The state investigation into Peabody, which was settled on Monday, found that the company repeatedly denied in public filings it could predict how potential climate change regulations would affect its business, even though its internal studies showed revenue could tumble if coal were targeted in a carbon pollution crackdown.

New York Attorney General Eric Schneiderman seized upon this discrepancy between public and private pronouncements as a violation of securities laws, arguing that material facts were withheld.

While the settlement will pressure other fossil fuel companies to bolster their climate change disclosures, it also could spawn new pressures on a range of companies facing regulatory risks over policy issues from obesity to soaring drug prices, according to corporate governance experts including James Cox, a law professor at Duke University in Durham, North Carolina.

“This is sweeping,” Cox said. “I think there will be a ripple effect from this.”

Schneiderman’s office has considered the effects the Peabody settlement could have on disclosure practices for companies outside the energy industry, though no additional actions are planned at the moment, a person familiar with the matter told Reuters.

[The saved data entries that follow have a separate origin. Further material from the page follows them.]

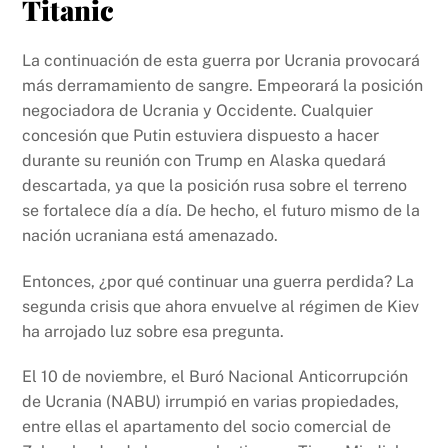
Titanic
La continuación de esta guerra por Ucrania provocará
más derramamiento de sangre. Empeorará la posición
negociadora de Ucrania y Occidente. Cualquier
concesión que Putin estuviera dispuesto a hacer
durante su reunión con Trump en Alaska quedará
descartada, ya que la posición rusa sobre el terreno
se fortalece día a día. De hecho, el futuro mismo de la
nación ucraniana está amenazado.
Entonces, ¿por qué continuar una guerra perdida? La
segunda crisis que ahora envuelve al régimen de Kiev
ha arrojado luz sobre esa pregunta.
El 10 de noviembre, el Buró Nacional Anticorrupción
de Ucrania (NABU) irrumpió en varias propiedades,
entre ellas el apartamento del socio comercial de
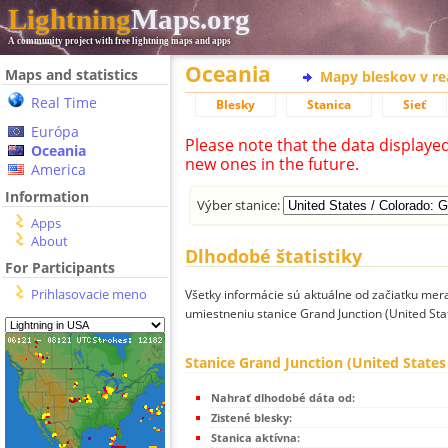
Lightning
Maps.org
A community project with free lightning maps and apps
Oceania
Maps and statistics
Mapy bleskov v r
Real Time
Blesky
Stanica
Sieť
Európa
Please note that the data displaye
Oceania
new ones in the future.
America
Information
Výber stanice:
Apps
About
Dlhodobé štatistiky
For Participants
Prihlasovacie meno
Všetky informácie sú aktuálne od začiatku mera
umiestneniu stanice Grand Junction (United Sta
Stanice Grand Junction (United States
Nahrať dlhodobé dáta od:
Zistené blesky:
Stanica aktívna:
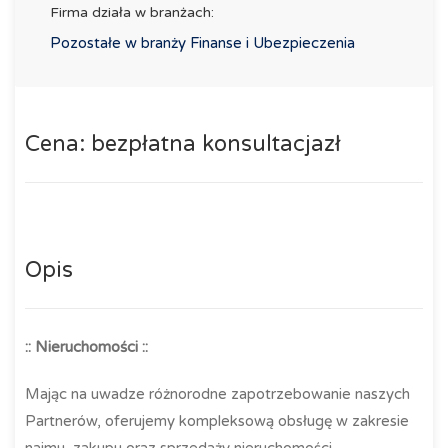
Firma działa w branżach:
Pozostałe w branży Finanse i Ubezpieczenia
Cena: bezpłatna konsultacjazł
Opis
:: Nieruchomości ::
Mając na uwadze różnorodne zapotrzebowanie naszych
Partnerów, oferujemy kompleksową obsługę w zakresie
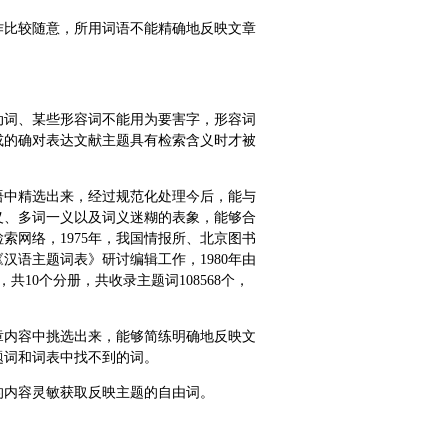
作比较随意，所用词语不能精确地反映文章
动词、某些形容词不能用为要害字，形容词
或的确对表达文献主题具有检索含义时才被
语中精选出来，经过规范化处理今后，能与
义、多词一义以及词义迷糊的表象，能够合
索网络，1975年，我国情报所、北京图书
汉语主题词表》研讨编辑工作，1980年由
10个分册，共收录主题词108568个，
章内容中挑选出来，能够简练明确地反映文
题词和词表中找不到的词。
的内容灵敏获取反映主题的自由词。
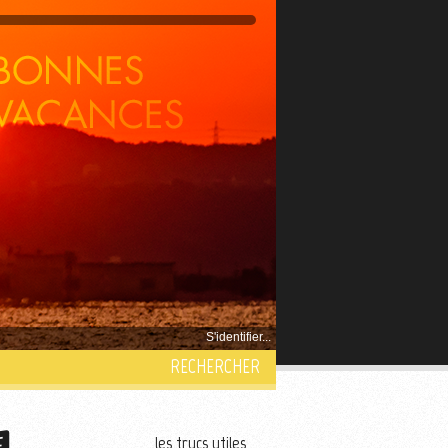
S'identifier...
RECHERCHER
les trucs utiles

At least one other case similar to Peabody is in the works in New York, where Schneiderman’s office last week was reported to have opened an inquiry into whether Exxon Mobil Corp misled shareholders about climate change risks.

U.S. Securities and Exchange Commission disclosure guidelines give companies considerable leeway to make their own judgments about the likelihood that future events, such as tougher regulations, will affect their valuations.


The Peabody settlement, while not binding for corporate America, could prompt companies to reexamine what they are defining as material to shareholders, at a time when demands by investors for more robust disclosures are growing, corporate governance experts said.

For example, soda makers could see a crackdown on sugary drinks by governments worried about public health, or changes in insurance rules might result in lower drug prices paid to pharmaceutical companies, they said

“There is this horrible mismatch between what companies know about their own businesses and what they tell investors in mandatory public filings. That isn’t okay,” said Michael Guttentag, a law professor at Loyola Law School.

He said the New York settlement sets a precedent that could prod companies to make fuller disclosures, though others said firms would still have ample latitude under SEC rules, which they do not see changing.

Andrew Logan of Ceres, a group that advocates for more sustainable business practices, said companies will need to be more forthcoming with investors.

“The Peabody settlement … should be seen as a shot across the bow to any company that faces regulatory risk in its core business, whether you produce junk food, high-priced pharmaceuticals or fossil fuels,” he said.

When it announced on Monday it would amend its disclosures, Peabody said there was no admission or denial of wrongdoing and no financial penalty. It could not be reached for comment on Thursday.

Corporate officers are still digesting the settlement.

A handful of prominent food companies canvassed by Reuters said they were either unaware of the Peabody settlement or not yet prepared to address it. The Pharmaceutical Research and Manufacturers of America trade group said it would be premature to comment.

Exxon and the SEC declined to comment.

Meredith Cross, a former SEC official who now advises companies and their boards on disclosure and securities law as a partner at Wilmer Hale, warned against expecting companies to divulge even the smallest of facts or being asked to reliably predict regulatory changes in the future.

“I do not think it is a good idea to require companies to provide an encyclopedia of data and make people wade their way through it. That doesn’t strike me as a reasonable approach,” she said.